Un instant plus tard, Ludmila refermait la trappe sur lui, tandis qu’il s’élevait vers le sommet du donjon. Dans l’obscurité presque rassurante du conduit, Vuk refoulait le sommeil qui tentait de s’emparer de lui, cependant que son ascension prenait fin. Par bonheur, l’escalier qui l’amenait à sa chambre n’était qu’à quelques pas de là et, oublieux de la douleur qui tambourinait à ses tempes, il se pressa jusqu’à la porte, qu’il referma aussitôt franchi le seuil. Il n’était pas allongé, depuis quelques instants sur le lit, qu’une main frappait au panneau. Se saisissant de la grossière robe de laine qu’il revêtait les nuits de grande froidure, il ouvrit et découvrit Jagoda ; ses yeux de grenouilles posés sur sa personne.

— Notre maîtresse Sirin est souffrante aujourd’hui. Elle vous fait dire qu’elle nous exempte tous de nos corvées pour ce jour.

— Merci, Jagoda. Tous mes vœux de prompt rétablissement pour notre maîtresse.

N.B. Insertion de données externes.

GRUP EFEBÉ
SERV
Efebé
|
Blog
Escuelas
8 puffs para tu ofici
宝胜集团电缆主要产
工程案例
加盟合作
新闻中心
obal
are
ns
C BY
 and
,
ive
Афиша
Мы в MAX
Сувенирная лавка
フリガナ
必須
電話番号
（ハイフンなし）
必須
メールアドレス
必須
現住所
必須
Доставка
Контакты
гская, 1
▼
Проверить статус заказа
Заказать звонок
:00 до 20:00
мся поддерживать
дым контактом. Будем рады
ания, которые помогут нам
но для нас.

Mais Jagoda s’éloignait déjà en direction d’une autre chambre, indifférente à ses paroles. L’huis refermé, le verrou poussé, terrassé par la douleur, Vuk s’écroula sur sa couche.

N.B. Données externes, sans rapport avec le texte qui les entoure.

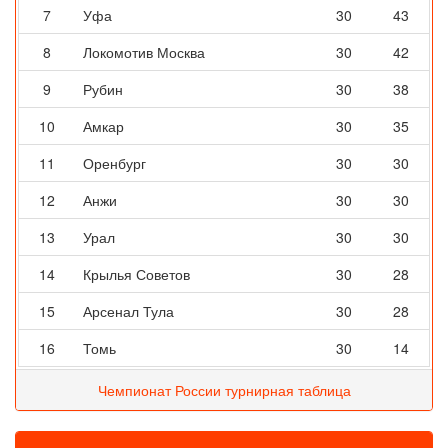
7
Уфа
30
43
8
Локомотив Москва
30
42
9
Рубин
30
38
10
Амкар
30
35
11
Оренбург
30
30
12
Анжи
30
30
13
Урал
30
30
14
Крылья Советов
30
28
15
Арсенал Тула
30
28
16
Томь
30
14
Чемпионат России турнирная таблица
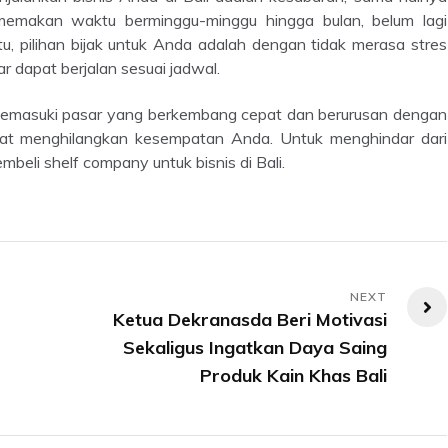
 memakan waktu berminggu-minggu hingga bulan, belum lagi
u, pilihan bijak untuk Anda adalah dengan tidak merasa stres
 dapat berjalan sesuai jadwal.
apat menghilangkan kesempatan Anda. Untuk menghindar dari
beli shelf company untuk bisnis di Bali.
Ketua Dekranasda Beri Motivasi
Sekaligus Ingatkan Daya Saing
Produk Kain Khas Bali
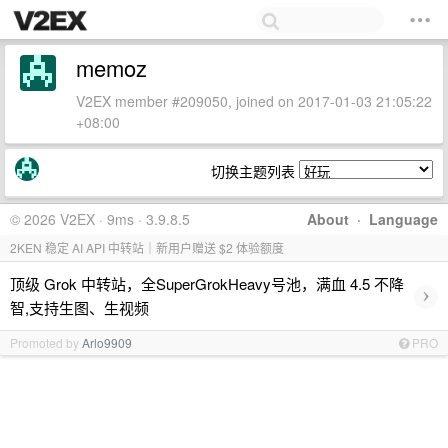
memoz
V2EX member #209050, joined on 2017-01-03 21:05:22
+08:00
切换主题列表
© 2026 V2EX · 9ms · 3.9.8.5
About
·
Language
2KEN 稳定 AI API 中转站｜新用户赠送 $2 体验额度
顶级 Grok 中转站，全SuperGrokHeavy号池，满血 4.5 不降
›
智,支持生图、生视频
Promoted by
Arlo9909
PRO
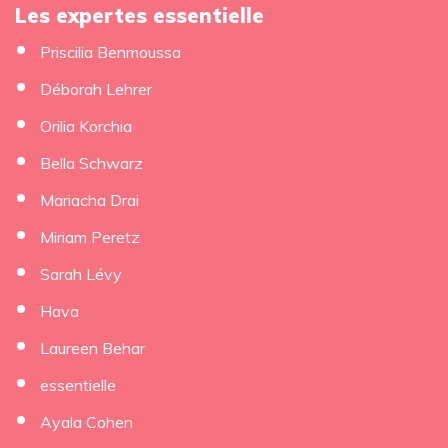
Les expertes essentielle
Priscilia Benmoussa
Déborah Lehrer
×
Orilia Korchia
Bella Schwarz
Mariacha Drai
Miriam Peretz
Sarah Lévy
Hava
Laureen Behar
essentielle
Ayala Cohen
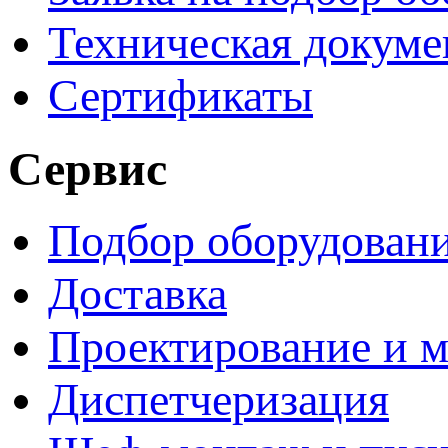
Техническая докуме
Сертификаты
Сервис
Подбор оборудован
Доставка
Проектирование и 
Диспетчеризация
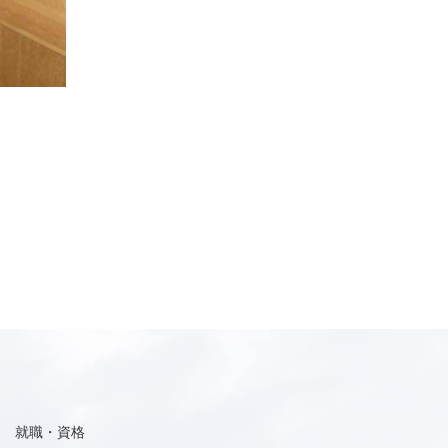
就職・資格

— Nemandja… murmura-t-il comme le sommeil l’emportait ; des larmes coulaient le long de ses joues.

Emporté sur le courant noir, il sombra dans une profonde torpeur où se mêlaient souvenirs et terreurs enfantines. Lorsqu’il se réveilla enfin, un soleil haut tentait de perces les volets fermés, cependant que lui parvenait des odeurs de viandes chaudes et de légumes bouillis. Mater Dolorosa le retenait toujours contre son sein, alors qu’il marchait vers la porte de sa chambre. Sur le seuil, quelqu’un avait posé un plateau, puis s’était enfui. Assuré que personne ne le surprendrait, il s’en empara et referma aussitôt le panneau derrière lui ; sûrement, Ludmilla le lui avait-elle déposé. Assis sur son lit, il mangea, savourant chacune des bouchées, le regard tourné vers les persiennes encore closes. Son déjeuner achevé, il ouvrit les jalousies.

Dehors, le ciel était clair et le jardin resplendissait, si ce n’était l’étang aux eaux fangeuses.